▸ TEXT EXCERPT
((

INFLATION OR DEVALUATION?
On the 10th.of July, the Bank of England again concluded its monthly struggle with the interest rate decision, trying once more to reconcile this government’s controversial early decree that it is they the Bank of England and not our elected government who will be best able to make this judgement. . After all the Bank have only the ’single lever’ of interest rates to control inflation for which they have now been charged since Gordon Brown abdicated his responsibility. . . The underlying principal of interest rate policy is that if you keep interest rates above inflation nobody can make money out of simple inflation, as many did back in the 1970s and have again in the past boom. . The value of money (our savings) and equity is then protected.
It could be argued that inflation is just the corrective market mechanism ensuring that those who turn any purely ‘inflationary’ gains into cash, do not retain them. . The big City bonuses could also be well described as ‘inflationary’. . Is that why Harold Wilson and his chancellor James Callaghan chose devaluation in 1967 in the face of wage inflation I wonder, or was it just simply our chronic balance of payments deficit?. . Of course it only delayed things for Callaghan’s successor Roy Jenkins, and handed an inflationary bombshell to Edward Heath’s chancellor Iain MacLeod in 1970. . . Maybe if house prices had long ago been included in that ‘basket of items’ used to calculate that oft disputed figure, we wouldn’t be in this mess now. . . My advice? . Invest in ‘real’ things. . . A bag of potatoes will always be worth ‘a bag of potatoes’.

))

▸ REQUIRED TASKS
[A] List every person the inflation and devaluation article mentions by name.
[B] Extend the inflation and devaluation article, starting after its final sentence about the bag of potatoes.

▸ MATERIAL PROVIDED

((

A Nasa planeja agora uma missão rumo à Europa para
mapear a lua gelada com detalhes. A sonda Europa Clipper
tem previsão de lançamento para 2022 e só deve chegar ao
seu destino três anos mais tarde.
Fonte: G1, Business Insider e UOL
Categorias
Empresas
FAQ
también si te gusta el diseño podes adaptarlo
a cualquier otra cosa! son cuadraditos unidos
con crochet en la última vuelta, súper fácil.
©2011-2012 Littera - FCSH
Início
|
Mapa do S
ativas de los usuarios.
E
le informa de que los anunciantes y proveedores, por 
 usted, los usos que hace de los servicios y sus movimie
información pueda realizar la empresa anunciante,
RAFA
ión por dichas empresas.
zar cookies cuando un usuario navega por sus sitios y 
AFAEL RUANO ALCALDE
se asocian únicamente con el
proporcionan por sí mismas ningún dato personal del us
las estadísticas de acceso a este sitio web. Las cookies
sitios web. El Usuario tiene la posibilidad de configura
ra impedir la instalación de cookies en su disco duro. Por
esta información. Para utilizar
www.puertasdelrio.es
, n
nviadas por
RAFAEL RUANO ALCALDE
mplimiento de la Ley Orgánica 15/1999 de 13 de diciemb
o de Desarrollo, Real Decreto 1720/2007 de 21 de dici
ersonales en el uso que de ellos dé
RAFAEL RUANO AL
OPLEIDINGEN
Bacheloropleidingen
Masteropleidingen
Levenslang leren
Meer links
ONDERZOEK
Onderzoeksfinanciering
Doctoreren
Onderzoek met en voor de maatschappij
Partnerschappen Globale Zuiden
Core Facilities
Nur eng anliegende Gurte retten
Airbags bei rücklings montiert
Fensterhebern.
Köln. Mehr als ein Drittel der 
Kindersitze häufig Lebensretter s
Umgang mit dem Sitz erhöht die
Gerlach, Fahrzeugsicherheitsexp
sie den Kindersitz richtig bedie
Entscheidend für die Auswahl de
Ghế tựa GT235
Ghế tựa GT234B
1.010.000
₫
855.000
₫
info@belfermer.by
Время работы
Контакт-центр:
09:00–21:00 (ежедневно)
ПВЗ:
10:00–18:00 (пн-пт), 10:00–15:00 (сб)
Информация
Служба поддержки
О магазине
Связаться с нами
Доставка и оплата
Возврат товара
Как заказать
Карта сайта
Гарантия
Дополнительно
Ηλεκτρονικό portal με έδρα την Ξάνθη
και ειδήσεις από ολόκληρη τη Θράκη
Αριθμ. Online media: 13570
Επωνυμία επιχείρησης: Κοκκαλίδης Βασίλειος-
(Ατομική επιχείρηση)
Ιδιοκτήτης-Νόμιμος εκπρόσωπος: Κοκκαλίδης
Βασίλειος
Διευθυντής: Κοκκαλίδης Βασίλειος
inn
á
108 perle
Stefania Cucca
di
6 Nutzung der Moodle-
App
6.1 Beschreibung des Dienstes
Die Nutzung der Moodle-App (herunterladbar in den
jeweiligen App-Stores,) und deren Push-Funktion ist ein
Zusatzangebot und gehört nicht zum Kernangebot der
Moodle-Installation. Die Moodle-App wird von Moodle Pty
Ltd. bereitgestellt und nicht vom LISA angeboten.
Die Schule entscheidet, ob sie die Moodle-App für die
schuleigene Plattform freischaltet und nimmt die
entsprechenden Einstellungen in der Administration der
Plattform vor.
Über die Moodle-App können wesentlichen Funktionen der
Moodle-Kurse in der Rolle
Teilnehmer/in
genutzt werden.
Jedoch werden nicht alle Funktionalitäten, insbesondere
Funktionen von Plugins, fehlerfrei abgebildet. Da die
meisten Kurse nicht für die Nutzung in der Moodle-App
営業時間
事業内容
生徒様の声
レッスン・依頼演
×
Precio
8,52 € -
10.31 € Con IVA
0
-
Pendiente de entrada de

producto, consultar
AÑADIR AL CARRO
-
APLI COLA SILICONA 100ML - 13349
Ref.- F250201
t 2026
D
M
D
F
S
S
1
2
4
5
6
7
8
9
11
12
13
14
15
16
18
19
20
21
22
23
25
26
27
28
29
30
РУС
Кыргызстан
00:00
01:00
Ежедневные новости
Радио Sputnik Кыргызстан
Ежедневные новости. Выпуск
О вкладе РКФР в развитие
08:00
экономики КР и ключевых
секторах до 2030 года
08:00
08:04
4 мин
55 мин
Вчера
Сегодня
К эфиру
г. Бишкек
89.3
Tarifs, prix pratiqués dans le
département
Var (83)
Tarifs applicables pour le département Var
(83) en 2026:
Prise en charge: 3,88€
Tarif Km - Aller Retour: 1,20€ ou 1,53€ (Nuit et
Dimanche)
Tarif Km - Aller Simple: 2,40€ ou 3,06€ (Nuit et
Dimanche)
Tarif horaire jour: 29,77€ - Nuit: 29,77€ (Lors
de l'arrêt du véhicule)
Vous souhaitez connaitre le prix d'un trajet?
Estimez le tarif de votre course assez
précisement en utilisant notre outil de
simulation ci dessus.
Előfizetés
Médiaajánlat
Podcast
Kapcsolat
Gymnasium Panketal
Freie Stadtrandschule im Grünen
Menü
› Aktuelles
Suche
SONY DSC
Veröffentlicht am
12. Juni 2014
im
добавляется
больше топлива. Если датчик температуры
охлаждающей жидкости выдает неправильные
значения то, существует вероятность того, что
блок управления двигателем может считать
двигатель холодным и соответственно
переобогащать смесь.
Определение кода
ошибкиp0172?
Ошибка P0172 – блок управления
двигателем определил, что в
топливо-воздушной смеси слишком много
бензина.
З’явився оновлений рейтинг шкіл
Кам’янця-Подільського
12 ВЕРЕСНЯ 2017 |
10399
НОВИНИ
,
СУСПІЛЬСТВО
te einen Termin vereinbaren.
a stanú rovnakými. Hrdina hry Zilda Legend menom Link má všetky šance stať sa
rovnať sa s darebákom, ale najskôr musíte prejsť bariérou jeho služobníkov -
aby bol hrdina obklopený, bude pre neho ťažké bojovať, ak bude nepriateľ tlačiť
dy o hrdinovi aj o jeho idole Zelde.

))

▸ RESPONSE LIST
[A] Gordon Brown, Harold Wilson, James Callaghan, Roy Jenkins, Edward Heath, Iain MacLeod

[B]
In the event, if house prices had been included in that original ‘basket’, interest rates may well have been coming down again at this time; so more reflecting this country’s current needs in the face of spiralling food and energy costs. . . History will almost certainly record that Gordon Brown did in fact ‘hoist his own petard’.
Charles Henry
. . . she ses ees dissgustin’. . . .
I think we are talking at cross purposes ‘Errol’. . .
. . Charles Henry 1945-(diuturnity)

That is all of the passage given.